Patients describe their gratitude for the exceptional care they received and the importance of donating to The Foundation for Barnes-Jewish Hospital.
Hi, I am Jamie Corley. I’m originally from St. Louis, born and raised. In 2010 I was 22 years old and diagnosed with a benign meningioma tumor on my thoracic spinal cord. In 2014, I had the tumor removed by Dr. Ralph Dacey. Everybody I came into contact with, they were equally as nice and compassionate, but you knew that they were sharp and the trains ran on time and everyone was exceptionally bright. And I really appreciated that. I think that can sometimes be hard to find. You just know you’re in really good hands when you’re there.
I’m thankful for donors for providing support to the hospital so that patients like me can access incredible care and incredible doctors.
I had a liver transplant about 13 years ago. They said your chances of surviving are 50-50.
I felt that for some reason I came through it successfully and afterward I looked and said ‘why?’ For some reason, I stuck around. Why?
I found that they have excellent folks who can do the work, from the doctors to the support staff, the nurses, everyone. All the way down. I say thank you to everyone. I want to make a difference by giving to the Foundation to help others who can’t help themselves.

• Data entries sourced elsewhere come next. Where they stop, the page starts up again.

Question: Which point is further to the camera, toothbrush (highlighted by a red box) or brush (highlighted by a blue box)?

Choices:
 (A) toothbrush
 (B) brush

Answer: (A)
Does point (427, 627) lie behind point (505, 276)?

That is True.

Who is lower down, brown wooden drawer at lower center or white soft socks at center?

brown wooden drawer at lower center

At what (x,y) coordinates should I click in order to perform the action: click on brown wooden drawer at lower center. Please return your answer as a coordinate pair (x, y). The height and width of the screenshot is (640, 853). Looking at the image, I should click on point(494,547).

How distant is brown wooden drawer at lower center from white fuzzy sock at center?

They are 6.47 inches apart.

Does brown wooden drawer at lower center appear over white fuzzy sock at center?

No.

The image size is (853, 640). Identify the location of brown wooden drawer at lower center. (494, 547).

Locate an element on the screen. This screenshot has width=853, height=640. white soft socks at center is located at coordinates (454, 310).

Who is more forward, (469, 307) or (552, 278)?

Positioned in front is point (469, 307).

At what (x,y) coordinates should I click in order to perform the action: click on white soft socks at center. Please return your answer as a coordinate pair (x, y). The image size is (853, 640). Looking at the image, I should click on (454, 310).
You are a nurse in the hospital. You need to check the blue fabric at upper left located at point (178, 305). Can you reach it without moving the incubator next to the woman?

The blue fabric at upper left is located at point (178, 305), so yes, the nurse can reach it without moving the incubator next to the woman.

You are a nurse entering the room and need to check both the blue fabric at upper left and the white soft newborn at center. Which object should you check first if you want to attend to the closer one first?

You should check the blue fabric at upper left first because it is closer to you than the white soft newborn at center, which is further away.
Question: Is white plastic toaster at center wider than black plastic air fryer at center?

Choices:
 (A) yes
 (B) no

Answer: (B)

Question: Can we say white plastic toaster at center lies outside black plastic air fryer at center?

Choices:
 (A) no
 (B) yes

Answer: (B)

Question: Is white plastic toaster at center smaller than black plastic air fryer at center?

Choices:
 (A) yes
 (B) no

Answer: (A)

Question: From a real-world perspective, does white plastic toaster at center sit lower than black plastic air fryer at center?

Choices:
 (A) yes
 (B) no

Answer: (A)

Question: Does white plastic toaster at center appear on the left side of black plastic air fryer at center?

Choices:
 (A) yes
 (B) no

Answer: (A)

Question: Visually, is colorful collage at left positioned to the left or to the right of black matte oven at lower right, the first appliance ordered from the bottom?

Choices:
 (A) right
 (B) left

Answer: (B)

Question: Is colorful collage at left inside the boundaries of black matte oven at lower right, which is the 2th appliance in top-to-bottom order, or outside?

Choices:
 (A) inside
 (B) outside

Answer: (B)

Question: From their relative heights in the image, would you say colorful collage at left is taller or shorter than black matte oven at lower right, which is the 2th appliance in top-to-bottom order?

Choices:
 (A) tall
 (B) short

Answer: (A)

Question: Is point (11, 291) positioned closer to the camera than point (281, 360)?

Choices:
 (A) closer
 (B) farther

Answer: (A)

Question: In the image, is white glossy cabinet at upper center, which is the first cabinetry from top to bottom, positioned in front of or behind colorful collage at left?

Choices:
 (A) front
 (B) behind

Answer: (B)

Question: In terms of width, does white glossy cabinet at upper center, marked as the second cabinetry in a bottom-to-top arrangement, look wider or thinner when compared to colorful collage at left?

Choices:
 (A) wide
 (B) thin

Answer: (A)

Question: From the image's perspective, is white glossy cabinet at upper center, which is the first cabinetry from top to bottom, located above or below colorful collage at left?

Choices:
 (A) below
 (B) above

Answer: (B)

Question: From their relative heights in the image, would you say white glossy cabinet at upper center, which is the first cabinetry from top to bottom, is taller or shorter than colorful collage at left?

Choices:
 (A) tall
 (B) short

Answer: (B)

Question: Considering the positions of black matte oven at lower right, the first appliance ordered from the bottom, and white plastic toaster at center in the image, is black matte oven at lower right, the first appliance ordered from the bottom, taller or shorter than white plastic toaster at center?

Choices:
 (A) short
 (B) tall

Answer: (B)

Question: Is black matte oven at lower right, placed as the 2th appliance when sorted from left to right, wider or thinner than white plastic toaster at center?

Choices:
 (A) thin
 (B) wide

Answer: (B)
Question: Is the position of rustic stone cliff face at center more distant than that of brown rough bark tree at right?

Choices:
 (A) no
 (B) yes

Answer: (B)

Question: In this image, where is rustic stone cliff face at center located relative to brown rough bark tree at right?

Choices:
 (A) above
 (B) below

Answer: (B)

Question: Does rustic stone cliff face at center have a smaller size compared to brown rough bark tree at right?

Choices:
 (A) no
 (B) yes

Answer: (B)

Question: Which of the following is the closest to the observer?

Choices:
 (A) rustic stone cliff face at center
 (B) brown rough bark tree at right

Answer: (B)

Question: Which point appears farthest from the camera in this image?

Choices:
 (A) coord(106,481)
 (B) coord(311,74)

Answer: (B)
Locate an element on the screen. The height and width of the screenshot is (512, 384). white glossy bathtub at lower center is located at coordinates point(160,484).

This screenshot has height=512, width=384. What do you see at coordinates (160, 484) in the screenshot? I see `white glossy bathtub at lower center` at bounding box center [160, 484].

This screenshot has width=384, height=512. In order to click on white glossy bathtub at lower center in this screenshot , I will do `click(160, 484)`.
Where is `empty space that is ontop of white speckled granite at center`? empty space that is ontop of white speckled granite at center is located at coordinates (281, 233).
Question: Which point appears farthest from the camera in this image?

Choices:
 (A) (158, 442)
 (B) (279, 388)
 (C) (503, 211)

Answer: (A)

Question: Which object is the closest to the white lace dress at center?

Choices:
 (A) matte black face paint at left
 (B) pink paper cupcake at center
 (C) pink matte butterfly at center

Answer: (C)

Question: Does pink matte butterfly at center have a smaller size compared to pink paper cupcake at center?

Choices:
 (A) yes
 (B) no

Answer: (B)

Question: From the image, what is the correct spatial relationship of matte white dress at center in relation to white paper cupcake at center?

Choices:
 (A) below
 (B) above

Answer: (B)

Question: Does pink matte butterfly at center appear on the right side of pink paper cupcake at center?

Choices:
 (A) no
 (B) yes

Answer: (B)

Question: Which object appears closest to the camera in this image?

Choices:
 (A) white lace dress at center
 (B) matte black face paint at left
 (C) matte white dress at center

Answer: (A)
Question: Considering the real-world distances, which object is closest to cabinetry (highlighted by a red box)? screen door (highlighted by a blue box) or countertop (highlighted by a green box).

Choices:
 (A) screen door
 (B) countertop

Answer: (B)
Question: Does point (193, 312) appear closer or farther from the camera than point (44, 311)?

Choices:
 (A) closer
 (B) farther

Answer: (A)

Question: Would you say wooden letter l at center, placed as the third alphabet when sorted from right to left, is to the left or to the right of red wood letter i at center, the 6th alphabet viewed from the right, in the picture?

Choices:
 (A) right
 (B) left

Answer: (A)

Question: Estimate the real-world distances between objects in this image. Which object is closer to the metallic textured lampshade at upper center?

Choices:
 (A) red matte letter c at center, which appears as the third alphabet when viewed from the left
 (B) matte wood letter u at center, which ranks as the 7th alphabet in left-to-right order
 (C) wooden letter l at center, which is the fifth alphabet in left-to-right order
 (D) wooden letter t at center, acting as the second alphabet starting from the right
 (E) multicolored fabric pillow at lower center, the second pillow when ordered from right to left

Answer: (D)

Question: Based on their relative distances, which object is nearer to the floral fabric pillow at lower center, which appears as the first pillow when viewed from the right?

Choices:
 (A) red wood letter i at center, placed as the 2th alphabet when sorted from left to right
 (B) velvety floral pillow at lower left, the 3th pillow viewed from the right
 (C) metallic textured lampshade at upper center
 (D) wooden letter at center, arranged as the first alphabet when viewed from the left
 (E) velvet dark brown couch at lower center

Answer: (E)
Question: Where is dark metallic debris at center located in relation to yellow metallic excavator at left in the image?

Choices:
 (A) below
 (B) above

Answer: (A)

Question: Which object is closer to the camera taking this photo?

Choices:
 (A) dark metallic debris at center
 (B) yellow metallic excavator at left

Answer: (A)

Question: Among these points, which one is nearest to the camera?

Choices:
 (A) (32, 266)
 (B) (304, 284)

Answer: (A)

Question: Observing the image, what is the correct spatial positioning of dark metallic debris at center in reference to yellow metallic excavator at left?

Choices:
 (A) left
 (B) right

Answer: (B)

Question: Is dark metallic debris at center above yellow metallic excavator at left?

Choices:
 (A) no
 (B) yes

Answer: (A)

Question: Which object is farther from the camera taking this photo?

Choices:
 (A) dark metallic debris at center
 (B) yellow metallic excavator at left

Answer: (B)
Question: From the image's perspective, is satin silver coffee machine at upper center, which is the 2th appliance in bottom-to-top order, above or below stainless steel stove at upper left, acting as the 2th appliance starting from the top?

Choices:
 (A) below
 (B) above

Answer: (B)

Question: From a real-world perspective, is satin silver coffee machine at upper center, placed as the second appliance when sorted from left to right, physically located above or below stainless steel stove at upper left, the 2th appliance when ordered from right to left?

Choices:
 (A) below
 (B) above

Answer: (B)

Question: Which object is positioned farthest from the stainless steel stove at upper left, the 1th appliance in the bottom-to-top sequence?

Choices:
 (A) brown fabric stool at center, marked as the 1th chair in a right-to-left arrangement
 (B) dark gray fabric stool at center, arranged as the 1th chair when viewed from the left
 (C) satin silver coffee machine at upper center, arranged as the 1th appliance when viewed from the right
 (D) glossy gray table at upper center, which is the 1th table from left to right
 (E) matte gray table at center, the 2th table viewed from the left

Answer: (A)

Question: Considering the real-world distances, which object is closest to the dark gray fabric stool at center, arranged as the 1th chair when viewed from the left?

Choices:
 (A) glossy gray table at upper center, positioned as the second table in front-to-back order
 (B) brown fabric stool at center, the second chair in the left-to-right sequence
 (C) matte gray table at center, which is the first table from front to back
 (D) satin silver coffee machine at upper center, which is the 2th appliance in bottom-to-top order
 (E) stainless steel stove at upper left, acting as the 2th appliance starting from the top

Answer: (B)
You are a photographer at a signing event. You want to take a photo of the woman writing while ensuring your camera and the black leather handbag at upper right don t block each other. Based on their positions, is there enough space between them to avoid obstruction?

I give to the Foundation because the hospital has done so much for me and I have survived two rounds of ovarian cancer in almost ten years now. And I feel so very fortunate. I’m just so appreciative every time I go back to Barnes-Jewish, and they are so, so wonderful and just treat you so well.
Giving makes me feel as though I was contributing to saving somebody else’s life and also in appreciation for what somebody did for me. I’m sure thankful for Barnes-Jewish Hospital because they had the facilities to help me, and I just want to make sure that they can continue to help others.
The Foundation is important to I think the entire community in St. Louis as a whole because they provide so much, whether it’s money for research, money for outreach, money for education. There’s just so much that it does.
We kind of put together this big idea at the Foundation that got funded and it’s led to some groundbreaking discoveries that we hope are pretty soon to translate into new therapies that’ll really help patients.
My name is Bree and I’m a graduate at Goldfarb School of Nursing at Barnes-Jewish College. My mom and my dad, we sat down the day after I got accepted and my mom said, “Did you know how much this school costs before you applied?” And I said, “No, I was just so excited to get an acceptance letter from Goldfarb.” And so we made an appointment with the financial aid representative, and she began to crunch numbers and talk. Any my mom just kept looking at me like, “you know, um, okay.”
So, she then brought up information about scholarships. It was about a week before school started, and I got a letter in the mail, and I opened it. It was a scholarship, and I just, I started crying. I showed my mom and she started crying. I even ran to my boyfriend’s house and he started crying. I mean, people just knew that I really, really have been praying for it and really wanted this, so it was a blessing.
I want to be a part of making the world better. I just want to say thank you. Knowing that someone is standing behind me, pushing me to be the best that I can be, believing in me enough to invest in me, it just gave me more hope, more passion, more drive to be the best that I can be.